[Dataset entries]
---*---

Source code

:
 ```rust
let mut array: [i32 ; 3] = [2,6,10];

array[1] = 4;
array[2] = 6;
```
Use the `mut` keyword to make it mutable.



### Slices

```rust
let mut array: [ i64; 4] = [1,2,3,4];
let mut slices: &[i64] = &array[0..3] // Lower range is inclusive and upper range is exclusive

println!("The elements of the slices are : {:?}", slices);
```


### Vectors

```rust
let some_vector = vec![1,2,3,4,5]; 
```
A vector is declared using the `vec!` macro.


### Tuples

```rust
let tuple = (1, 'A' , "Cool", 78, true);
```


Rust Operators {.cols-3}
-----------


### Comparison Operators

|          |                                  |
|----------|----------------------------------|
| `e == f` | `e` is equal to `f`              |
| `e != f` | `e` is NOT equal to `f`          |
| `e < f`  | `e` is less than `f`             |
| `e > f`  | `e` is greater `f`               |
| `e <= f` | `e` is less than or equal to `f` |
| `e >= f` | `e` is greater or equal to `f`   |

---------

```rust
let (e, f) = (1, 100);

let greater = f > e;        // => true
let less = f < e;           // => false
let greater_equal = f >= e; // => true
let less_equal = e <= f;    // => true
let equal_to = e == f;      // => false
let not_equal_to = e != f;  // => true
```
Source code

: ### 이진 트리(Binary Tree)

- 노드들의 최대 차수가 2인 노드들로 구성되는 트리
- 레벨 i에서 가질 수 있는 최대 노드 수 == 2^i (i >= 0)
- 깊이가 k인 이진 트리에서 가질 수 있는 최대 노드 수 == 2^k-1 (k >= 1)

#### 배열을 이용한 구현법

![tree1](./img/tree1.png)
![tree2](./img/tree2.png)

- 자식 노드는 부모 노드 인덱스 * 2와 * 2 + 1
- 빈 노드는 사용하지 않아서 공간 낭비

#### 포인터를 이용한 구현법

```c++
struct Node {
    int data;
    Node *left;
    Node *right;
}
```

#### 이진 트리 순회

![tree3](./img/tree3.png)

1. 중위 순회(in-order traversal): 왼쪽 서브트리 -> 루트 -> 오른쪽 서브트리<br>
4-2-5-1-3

---*---

Exercise directions
Extract each line from the entries above that contains the string "Operators".

Answer to the exercise
Rust Operators {.cols-3}
### Comparison Operators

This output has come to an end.